Fifty-Four Favorites from a Lifetime of Film

by Kenneth Turan

Pub Date: June 3rd, 2014
ISBN: 978-1-58648-396-8
Publisher: PublicAffairs

A veteran critic offers a decade-by-decade list of the films that have been like “friends who’ve enriched my life.”

Los Angeles Times and NPR’s Morning Edition film critic Turan (Now in Theaters Everywhere: A Celebration of a Certain Kind of Blockbuster, 2006, etc.) confesses his discomfort with his own project: so many films. He was so uncomfortable, in fact, that at the end, he suggests two others for slot 55, then appends yet another list of 54 that he’s loved. Film lovers will eagerly swoop in to see if their favorites are present, and there are certainly some surprises. Turan does not mention either Charlie Chaplin or Harold Lloyd. Citizen Kane does not make the first cut—though it does appear as a recommendation at the end of his discussion of Sweet Smell of Success; it also appears in the appended list (as do two other Welles films). Turan’s tastes are eclectic: documentaries (Stranded), Westerns (The Unforgiven), an animated feature (Spirited Away), crime films (Kiss Me Deadly), musicals (Singin’ in the Rain), films based on classic novels (Great Expectations), films everyone’s heard of (Casablanca) and films that few beside the cognoscenti know (The Best of Youth).
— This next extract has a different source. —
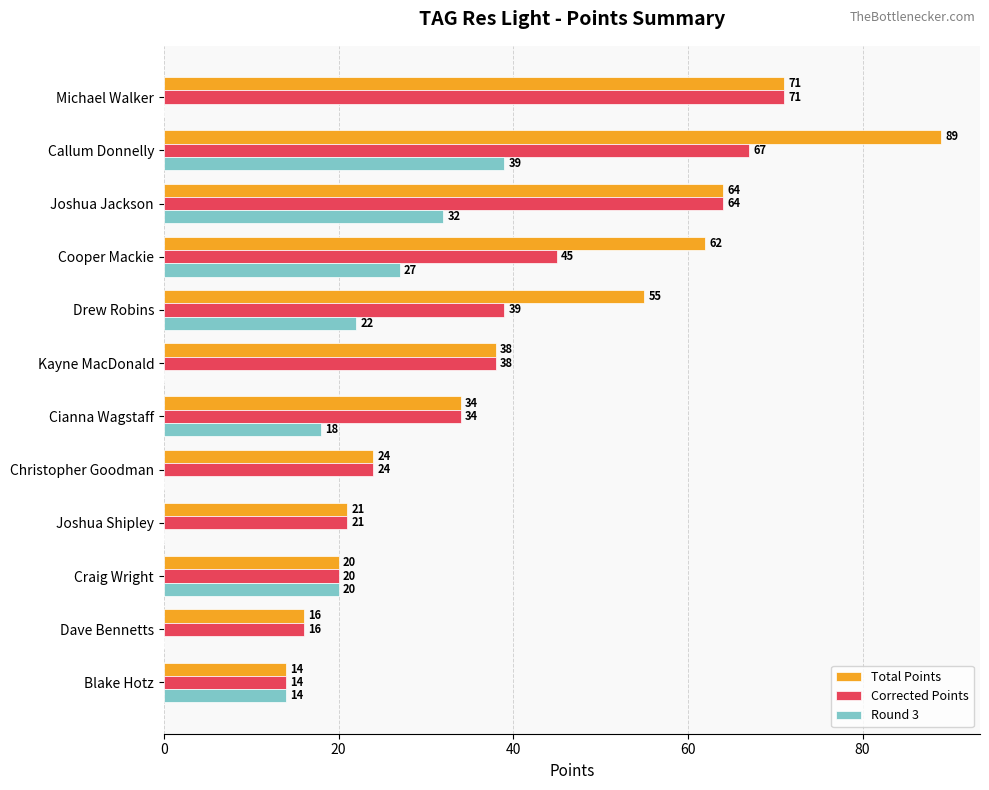

What is the sum of the Total Points values at Joshua Jackson and Kayne MacDonald?

102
In each case, the author introduces each decade and discusses the directors and performers; in many instances, he summarizes the plots and/or gives some back story about the making of the films. Principally, however, he explores how each film affected him and how the filmmaker managed to do what he did (male filmmakers dominate here). Among the principal factors are cinematography, music, individual performances, the power of the plot, the settings, the ambiance, the effect of surprise and the styles of the directors. Although Turan discusses many Hollywood studio films, he also includes films from Japan, Italy, Denmark, Israel and elsewhere.

Like most other “my-favorites” projects, this one will surely ignite debate, disdain and delight.